Elle savait que ce n'était pas le cas. Elle savait que c'était justement tout l'inverse. Elle savait qu'elle était essentielle à ma vie.
Je rentrais chez moi et accrochais la robe à un cintre, entre la robe à col d'écolière que ma mère m'avait achetée et une autre d'été. Puis, une demie heure après, la retirais de son cintre, en palpait l'étoffe.
Elle était légère, prête à s'envoler ; elle était fluide, pas si douce. Je tins les bretelles entre mes doigts.
Puis je déboutonnais mon jean. Fit passer mon tee-shirt au dessus de ma tête. Et j'enfilais la robe.
Elle me tombait dessus et les bretelles étaient mal ajustées ; j'étais un peu déçue de ce symbole de mon émancipation. Mais je me sentais en même temps très fière.
A ce moment là, Madeline entra dans ma chambre sans frapper, comme à son habitude. Elle venait sûrement me demander mon avis sur son maquillage.
Mais elle était coupée dans son élan par la surprise.
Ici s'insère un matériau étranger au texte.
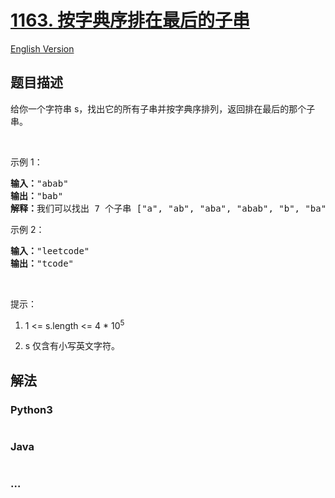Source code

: * [[https://leetcode-cn.com/problems/last-substring-in-lexicographical-order][1163.
按字典序排在最后的子串]]
  :PROPERTIES:
  :CUSTOM_ID: 按字典序排在最后的子串
  :END:
[[./solution/1100-1199/1163.Last Substring in Lexicographical Order/README_EN.org][English
Version]]

** 题目描述
   :PROPERTIES:
   :CUSTOM_ID: 题目描述
   :END:

#+begin_html
  <!-- 这里写题目描述 -->
#+end_html

#+begin_html
  <p>
#+end_html

给你一个字符串 s，找出它的所有子串并按字典序排列，返回排在最后的那个子串。

#+begin_html
  </p>
#+end_html

#+begin_html
  <p>
#+end_html

 

#+begin_html
  </p>
#+end_html

#+begin_html
  <p>
#+end_html

示例 1：

#+begin_html
  </p>
#+end_html

#+begin_html
  <pre><strong>输入：</strong>&quot;abab&quot;
  <strong>输出：</strong>&quot;bab&quot;
  <strong>解释：</strong>我们可以找出 7 个子串 [&quot;a&quot;, &quot;ab&quot;, &quot;aba&quot;, &quot;abab&quot;, &quot;b&quot;, &quot;ba&quot;, &quot;bab&quot;]。按字典序排在最后的子串是 &quot;bab&quot;。
  </pre>
#+end_html

#+begin_html
  <p>
#+end_html

示例 2：

#+begin_html
  </p>
#+end_html

#+begin_html
  <pre><strong>输入：</strong>&quot;leetcode&quot;
  <strong>输出：</strong>&quot;tcode&quot;
  </pre>
#+end_html

#+begin_html
  <p>
#+end_html

 

#+begin_html
  </p>
#+end_html

#+begin_html
  <p>
#+end_html

提示：

#+begin_html
  </p>
#+end_html

#+begin_html
  <ol>
#+end_html

#+begin_html
  <li>
#+end_html

1 <= s.length <= 4 * 10^5

#+begin_html
  </li>
#+end_html

#+begin_html
  <li>
#+end_html

s 仅含有小写英文字符。

#+begin_html
  </li>
#+end_html

#+begin_html
  </ol>
#+end_html

** 解法
   :PROPERTIES:
   :CUSTOM_ID: 解法
   :END:

#+begin_html
  <!-- 这里可写通用的实现逻辑 -->
#+end_html

#+begin_html
  <!-- tabs:start -->
#+end_html

*** *Python3*
    :PROPERTIES:
    :CUSTOM_ID: python3
    :END:

#+begin_html
  <!-- 这里可写当前语言的特殊实现逻辑 -->
#+end_html

#+begin_src python
#+end_src

*** *Java*
    :PROPERTIES:
    :CUSTOM_ID: java
    :END:

#+begin_html
  <!-- 这里可写当前语言的特殊实现逻辑 -->
#+end_html

#+begin_src java
#+end_src

*** *...*
    :PROPERTIES:
    :CUSTOM_ID: section
    :END:
#+begin_example
#+end_example

#+begin_html
  <!-- tabs:end -->
#+end_html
"Toi, t'as acheté une robe ? fit-elle. C'est pour maman ?
- Non, pour l'anniversaire d'Arnaud, demain.
- Elle est jolie."
Ma soeur s'approcha de moi.
"Pourquoi tu te tiens comme un piquet ?
- Je me tiens pas comme un piquet, me défendis-je."
D'une main de fer, elle me fit bomber la poitrine et me resserra les bretelles.
Le fait que ma soeur de seize ans m'apprenne à me tenir m'offensa un peu. Mais elle avait raison, sur le fond. Je ressemblais à quelque chose. J'esquissais un sourire vers le miroir. J'avais l'impression de me trouver belle, pour une fois.
"Je me disais aussi que c'était bizarre. Une robe. Pour des galettes. T'en mets jamais.
- Je croyais que ça m'allait pas.
- Bin, si. J'ai hâte que Mathilde te voit avec."
Et je n'avais pas pensé à ça. Mais j'avais hâte, à présent, d'être demain.
Mais pour l'instant, il fallait que j'affronte ma mère. Et c'était dur de voir ma soeur enthousiaste à l'idée de la revoir, alors que j'avais un noeud au ventre. Je savais que tout pouvait dégénérer. J'avais peur qu'elle critique mes cheveux, mes nouvelles chaussures. De ses petites remarques en coin. Qu'elle méprise de nouveau Georgia.
Je remis mon jean et mon tee-shirt. Je n'aimais pas ce que le reflet renvoyait. Je n'aimais pas ce que je montrais.
Et pourtant, je préférais cette image d'une fille fade et inintéressante plutôt que d'essuyer une remarque de ma mère.
La rupture serait longue. J'avais entamé la procédure de divorce en pensait avoir fait ma part et qu'à présent tout irait mieux. Mais je n'avais pas vu tout le chemin à parcourir pour être heureuse. Je pensais qu'un pas suffirait mais il m'en restait mille à faire.
Cette pensée m'épuisa et je commençais à penser que je ne serais jamais ni heureuse ni ce que je voulais être. Pour quelque chose qui n'en valait, après coup, peut-être pas la peine.
Je passais, sans surprise, un repas très moyen. Avec ma mère, les choses ne changeaient jamais.